▶ [Exercise] Rewrite the data from the line containing "Segment anything that" through the end, inclusive, with "Outline" renamed to "Delineate" and everything else kept the same. Leave out the pictures.

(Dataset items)
---

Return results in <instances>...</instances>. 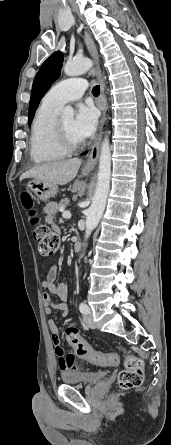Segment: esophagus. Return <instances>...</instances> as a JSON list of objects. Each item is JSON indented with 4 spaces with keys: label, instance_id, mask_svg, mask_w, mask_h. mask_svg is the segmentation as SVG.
Segmentation results:
<instances>
[{
    "label": "esophagus",
    "instance_id": "obj_1",
    "mask_svg": "<svg viewBox=\"0 0 171 445\" xmlns=\"http://www.w3.org/2000/svg\"><path fill=\"white\" fill-rule=\"evenodd\" d=\"M84 40H85L86 46L88 48V51L96 64L97 77L100 80V84H101V95H100L99 104H98V106L102 112L101 122H100V133H99V136H98L96 142L93 144L91 151L88 155V158H87V160L84 164V167H83L84 172H89L94 168V166L97 163L98 157H99L100 142L102 139V129H103V125L106 120V111L108 108V104H107V98L105 95L104 78H103V75L100 70L99 56H98L97 48H96V45H95L90 33L87 30L84 31Z\"/></svg>",
    "mask_w": 171,
    "mask_h": 445
}]
</instances>
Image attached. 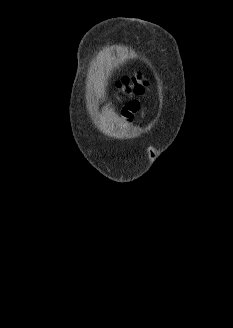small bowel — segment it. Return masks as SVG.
<instances>
[{
	"label": "small bowel",
	"instance_id": "obj_1",
	"mask_svg": "<svg viewBox=\"0 0 233 328\" xmlns=\"http://www.w3.org/2000/svg\"><path fill=\"white\" fill-rule=\"evenodd\" d=\"M141 102L138 100H133L128 102L122 111V117L125 122H130L133 120L135 114L140 110Z\"/></svg>",
	"mask_w": 233,
	"mask_h": 328
}]
</instances>
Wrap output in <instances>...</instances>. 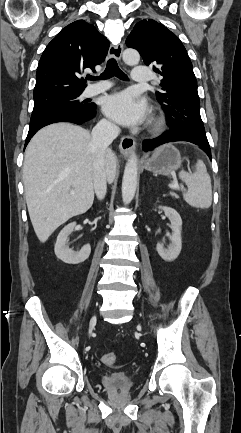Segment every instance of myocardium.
<instances>
[{"mask_svg": "<svg viewBox=\"0 0 241 433\" xmlns=\"http://www.w3.org/2000/svg\"><path fill=\"white\" fill-rule=\"evenodd\" d=\"M161 124H162V122H161V121H158V122L156 123V126H157V127H160Z\"/></svg>", "mask_w": 241, "mask_h": 433, "instance_id": "myocardium-1", "label": "myocardium"}]
</instances>
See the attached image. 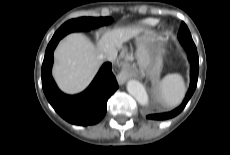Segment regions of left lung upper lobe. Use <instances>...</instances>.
<instances>
[{"instance_id":"obj_1","label":"left lung upper lobe","mask_w":230,"mask_h":155,"mask_svg":"<svg viewBox=\"0 0 230 155\" xmlns=\"http://www.w3.org/2000/svg\"><path fill=\"white\" fill-rule=\"evenodd\" d=\"M178 39L182 46L187 43L194 44L190 31L184 22L181 23V27L178 31Z\"/></svg>"}]
</instances>
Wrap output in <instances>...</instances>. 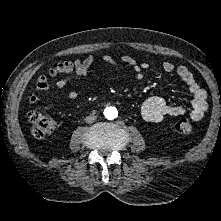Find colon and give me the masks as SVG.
Segmentation results:
<instances>
[{
	"mask_svg": "<svg viewBox=\"0 0 221 221\" xmlns=\"http://www.w3.org/2000/svg\"><path fill=\"white\" fill-rule=\"evenodd\" d=\"M45 79L47 80V76H45ZM28 119L35 137L41 138L49 136L56 130V122L43 112L33 111L29 114ZM175 130L180 134L188 135L192 132L193 125L188 118H182L176 121Z\"/></svg>",
	"mask_w": 221,
	"mask_h": 221,
	"instance_id": "1",
	"label": "colon"
}]
</instances>
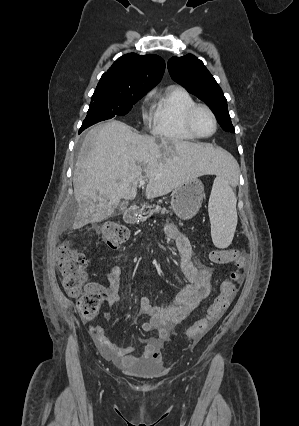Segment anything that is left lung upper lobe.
<instances>
[{
    "label": "left lung upper lobe",
    "instance_id": "5c2ea615",
    "mask_svg": "<svg viewBox=\"0 0 299 426\" xmlns=\"http://www.w3.org/2000/svg\"><path fill=\"white\" fill-rule=\"evenodd\" d=\"M168 70L174 81L210 106L223 130L235 132L226 98L202 61L191 54L172 57L168 61Z\"/></svg>",
    "mask_w": 299,
    "mask_h": 426
}]
</instances>
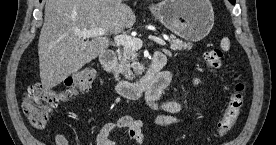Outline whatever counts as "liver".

---

▶ [Output of the task]
Segment anything that is left lung upper lobe.
<instances>
[{
    "label": "left lung upper lobe",
    "instance_id": "5c2ea615",
    "mask_svg": "<svg viewBox=\"0 0 299 426\" xmlns=\"http://www.w3.org/2000/svg\"><path fill=\"white\" fill-rule=\"evenodd\" d=\"M168 70L174 81L210 106L223 130L235 132L226 98L202 61L191 54L172 57L168 61Z\"/></svg>",
    "mask_w": 299,
    "mask_h": 426
}]
</instances>
Delineate whatever counts as "liver".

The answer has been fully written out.